T1DM, type 1 diabetes mellitus; DKA, diabetic ketoacidosis.

In general, treatment for moderate to severe immune-related adverse events associated with immune checkpoint inhibitors has been delaying therapy and immunosuppression with corticosteroids. However, this approach may not be as useful in the setting of immunotherapy-related autoimmune diabetes. Studies suggest that in type 1 diabetics, by the time hyperglycemia manifests clinically, up to 80–95% of pancreatic β-cell mass has been irreversibly lost [51, 52, 53, 54, 55, 56]. With such a significant loss of β cells at the time of clinical presentation, it seems unlikely that immunotherapy dose modification or immunosuppression would alter the course of autoimmunity or insulin dependence. Therefore, in the setting of rapid-onset, autoimmune, insulin-dependent diabetes associated with immune checkpoint inhibitor therapy, there seems to be limited utility to immunotherapy dose modification or immunosuppression with corticosteroids. We propose managing hyperglycemia with insulin therapy and continuing immune checkpoint inhibition unless other clinical factors, such as alternative toxicity or disease progression, require dose modification or discontinuation.

Conclusion

Immune checkpoint inhibitors have been associated with various immune-related adverse effects. Rare cases of autoimmune diabetes mellitus have been reported. We present two cases of rapid-onset, insulin-dependent T1DM associated with the administration of nivolumab and atezolizumab. This appears to be the first report of autoimmune diabetes mellitus associated with atezolizumab. Based on a review of the literature, the PD-1:PD-L1 pathway seems to provide a protective effect against β cell autoimmunity, and in some patients, blocking this pairing with immune checkpoint inhibitors may lead to autoimmune diabetes mellitus and insulin dependence. There seems to be limited utility of dose modification or immunosuppression with corticosteroids once patients develop hyperglycemia.
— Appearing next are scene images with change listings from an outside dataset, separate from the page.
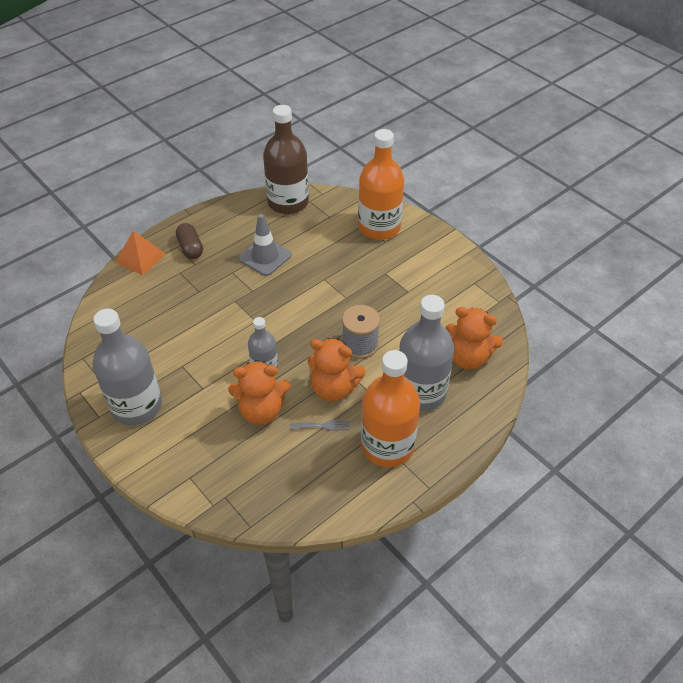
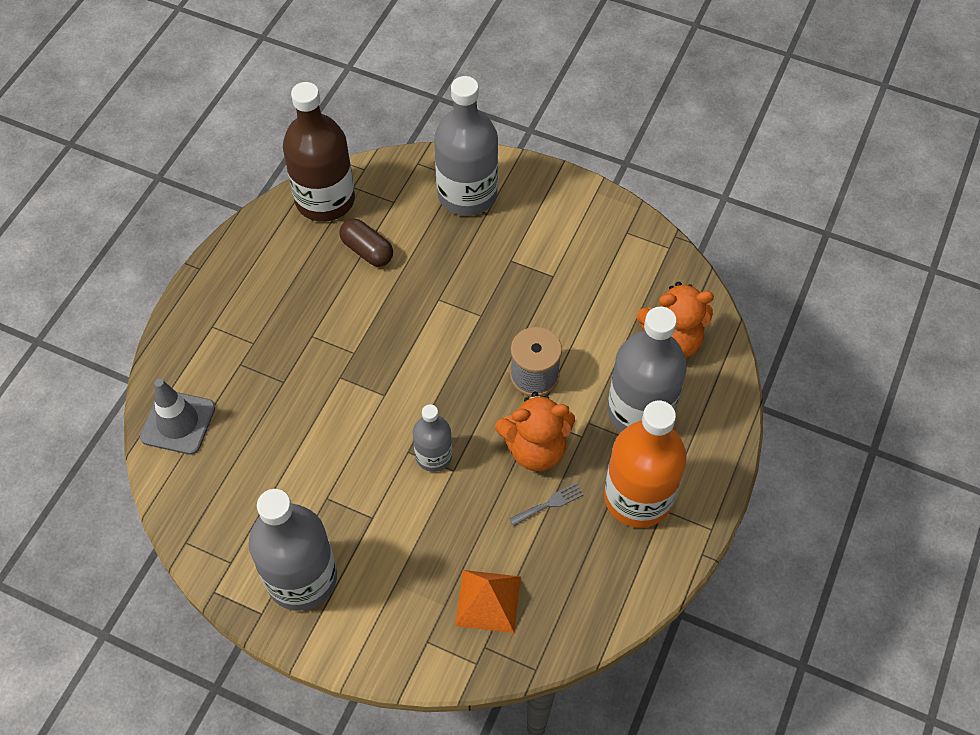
camera: 25 degrees left, 10 degrees up
orange pyramid [115,231,166,276] -> orange pyramid moved to [455,570,521,633]
brown capsule [176,223,203,259] -> brown capsule moved to [340,219,393,267]
orange teddy bear [228,360,290,425] -> none
grey traffic cone [239,214,291,276] -> grey traffic cone moved to [140,379,215,455]
orange bottle [358,129,404,240] -> grey bottle [434,76,498,216]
Further research is needed to clarify how to identify patients at greatest risk for autoimmunity and to determine the optimal strategy for prevention and management.

Statement of Ethics

The authors have no ethical conflicts to disclose. Informed consent was obtained from the patients for this report.

Disclosure Statement

The authors declare that there are no conflicts of interest.